Charlie Finn is a drug runner. His childhood was terrible but he managed to overcome it and go to Harvard. Incredibly smart and successful, he ends up working for his wealthy girlfriend's father, a man with very little conscience. In his role in this hedge fund, he manages to buy a coffee plantation in Nicaragua, completely destroying the people who live and work there without a second thought. After realizing that Marshall, his boss/potential father-in-law, doesn't think he's good enough for daddy's little girl, he quits his job and bums around Miami until meeting his new best friend Colin, another fabulously rich person. He ends up working for Colin as a drug runner. Despite his unsavory job, he's a really good guy, a part of Colin's family, close with his children, and engaged to a lovely doctor. But then things go horribly wrong. Colin's son Zaul ends up on the run from bad guys. Maria, Colin's young daughter, is badly injured when Zaul's gambling buddies try to collect from him.

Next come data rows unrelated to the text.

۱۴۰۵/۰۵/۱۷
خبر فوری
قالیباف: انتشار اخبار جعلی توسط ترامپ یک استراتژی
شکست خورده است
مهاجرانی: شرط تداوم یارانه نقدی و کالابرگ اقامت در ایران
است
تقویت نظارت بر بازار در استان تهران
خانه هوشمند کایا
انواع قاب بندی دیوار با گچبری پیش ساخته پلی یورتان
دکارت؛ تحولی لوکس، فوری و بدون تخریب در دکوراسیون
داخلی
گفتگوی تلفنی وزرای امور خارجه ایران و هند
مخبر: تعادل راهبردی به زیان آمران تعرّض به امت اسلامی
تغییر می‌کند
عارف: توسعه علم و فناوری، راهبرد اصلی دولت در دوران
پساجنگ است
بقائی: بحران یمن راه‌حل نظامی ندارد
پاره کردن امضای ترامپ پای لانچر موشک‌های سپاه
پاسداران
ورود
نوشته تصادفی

And Shelly, Charlie's doctor fiance, dumps him because he's lied to her about his life. The only way that Charlie can begin to make good on everything he's done wrong is to go after Zaul and save him for Colin. As he tracks Zaul down to Central America, he meets Leena, her daughter Isabella, and the people of a small Nicaraguan town, who give him yet another chance to redeem himself and allow good to triumph.
The theme of redemption is very strong and Charlie is given every opportunity to right all his wrongs. If his conscience so much as pricks him, he is given the opportunity to fix it. All of the characters here are one-dimensional and the plot, outlandish just in summary, is given over with ridiculous coincidences. Martin draws all of the poor people Charlie comes across as uniformly noble and good. Everyone, good and bad, reaps what he/she sows in this novel. It might be nice if life actually worked this way but it doesn't. Nuance and realism are missing entirely in the telling of this tale. Add the unrealistic outcomes of every character's story line to the sloppy, oftentimes hokey writing and this is a treacly mess.e
Because this was a book club book, I was taking notes on it but had to stop when I realized that noting each and every inconsistency (Charlie spends weeks in Nicaragua--and not with ex-pats either--and never learns any Spanish? If he's able to conduct all the business which he's flown down for remotely, why on earth did he need to fly down at all? Leena can figure out what the US company did to ruin her father but didn't know a bank could call in a loan? Massive mudslides destroy just about everything in the area but the coffee and mangoes survive because they are too vital to the plot to wipe out? A 5 gallon bucket is large enough to carry a chunk of rock that has entombed two intertwined people? For that matter, the mud that entombed them has become rock in less than two decades? And so on.) was just making me angrier and angrier at the time it was taking to read this book. Perhaps there was a seed of something there since so many other people have loved this book (although not in my book club, I feel compelled to add) but the writing was poor, cliched, and heavy-handed and I just couldn't get beyond that.
Amen to everything you said! I too read— as much as I could stand— this for my bookclub, but I gave up a third of the way through. Not worth my time!!